Your Maths are very, very, very wrong.

A horse that is 1.50 does not have a 22% chance of coming first, 22% chance of coming second and 22% chance of coming third. Your thinking too simply.

Here is a better example of understanding.

Lets take a horse that is priced $4.00 for the win and $1.50 for the place.
The horse has a win chance of 25% (1/4) assuming a 100% priced market. So its placing 2nd and 3rd is actually 66% - 25% = 41%. Divide this by 2 and you have 20.5% which is already worse then your 22%.

Another horse that is priced $2.50 for the win and $1.50 for the place.
The horse has a win chance of 40% (1/2.5) assuming a 100% priced market. So its placing 2nd and 3rd is actually 66% - 40% =26%. Divide this by 2 and you have 13% which is really worse then your 22%.

My examples above are very simple and really a bad way to rate a placing chance. In fact I would say they are very very wrong too. What you want to understand is who won the race leaving a percentage for 2nd and 3rd.

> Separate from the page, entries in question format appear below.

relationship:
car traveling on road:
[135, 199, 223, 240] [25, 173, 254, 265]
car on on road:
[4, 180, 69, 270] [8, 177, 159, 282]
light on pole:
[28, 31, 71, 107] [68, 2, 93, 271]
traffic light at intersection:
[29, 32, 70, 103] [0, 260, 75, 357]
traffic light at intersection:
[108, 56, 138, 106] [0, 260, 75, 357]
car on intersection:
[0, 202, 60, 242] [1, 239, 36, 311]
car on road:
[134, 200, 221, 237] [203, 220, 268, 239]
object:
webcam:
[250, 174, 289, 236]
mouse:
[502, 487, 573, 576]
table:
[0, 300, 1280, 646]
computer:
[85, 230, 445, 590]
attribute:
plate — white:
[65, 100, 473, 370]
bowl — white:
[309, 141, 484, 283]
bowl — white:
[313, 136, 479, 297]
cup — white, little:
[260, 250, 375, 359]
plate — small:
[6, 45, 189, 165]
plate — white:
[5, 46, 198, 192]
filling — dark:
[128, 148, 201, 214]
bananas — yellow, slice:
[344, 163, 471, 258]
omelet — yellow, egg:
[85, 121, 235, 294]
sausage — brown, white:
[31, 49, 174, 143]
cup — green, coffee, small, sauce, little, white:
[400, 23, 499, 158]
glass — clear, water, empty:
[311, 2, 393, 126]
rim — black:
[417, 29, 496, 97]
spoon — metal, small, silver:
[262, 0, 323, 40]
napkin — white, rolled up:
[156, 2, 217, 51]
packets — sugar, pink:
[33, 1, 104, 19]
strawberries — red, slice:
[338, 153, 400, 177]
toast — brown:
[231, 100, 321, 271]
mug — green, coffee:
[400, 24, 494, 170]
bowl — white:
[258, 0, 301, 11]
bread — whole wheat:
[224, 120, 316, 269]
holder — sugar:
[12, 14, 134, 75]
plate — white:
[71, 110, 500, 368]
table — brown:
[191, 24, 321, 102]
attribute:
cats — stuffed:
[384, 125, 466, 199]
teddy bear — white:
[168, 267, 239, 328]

Lets use my $4 priced horse first. Lets say it didn't win but a horse priced $10 wins. We can then determine our horses chance of running second. We know it didn't win the race and a 10% chance did so that means we are 0.90/4 = 22.5% chance of running second. A horse paying $20 (5%) runs in second. We now have a 0.85/4= 21.25% chance of running third.

In the above example its close to your 22% for each place. But here is the problem. Lets say a $5 horse wins (1/5 = 20%) leaving us a 0.8/4 = 20 % chance of running second and lets assume a $6 chance actually ran 2nd. this leaves us with a (0.8-.16)/4= 16% chance of running third.

We can do the above again with our $2.50 chance. If the horse which ran first was a $10 horse and the horse which ran 2nd was a $20 horse then our $2.50 horse has a 0.85/2.5 = 34% chance of running third. If the first horse was a $5 horse and the 2nd horse was a $6 horse then we had a (0.8-0.16)/2.5 = 25.6% chance of running third. In these instances its much higher then your 22%.


I hope my maths above is correct but it should give you the basis of the idea of determining how to correctly price a place chance. What you need to do is run every permutation of the field with the horse your pricing not running a place. This gives you a semi accurate price. I say semi accurate as I am assuming the win prices are the correct % chances of a horse winning. Some horses are those types which either win or don't run a place and this will screw this pricing. Also you are going to get some fav-longshot bias affecting the prices which you may need to account for.

Understanding how to correctly determine a horses place chances is very important if you want to bet/lay in the place markets.

So in summary as I know the examples above are heavy reading your horses chance of running third for a $1.50 chance depends on

a) its win chance
b) the odds of the chance which ran first
c) the odds of the chance which ran second.

I am happy to discuss further if you need more help with this.

If you give me a race with 7 horses or less that you have looked at (provide all win odds at time of looking) I can go through the working to determine the place price of your selected horse that you would intend to back or lay.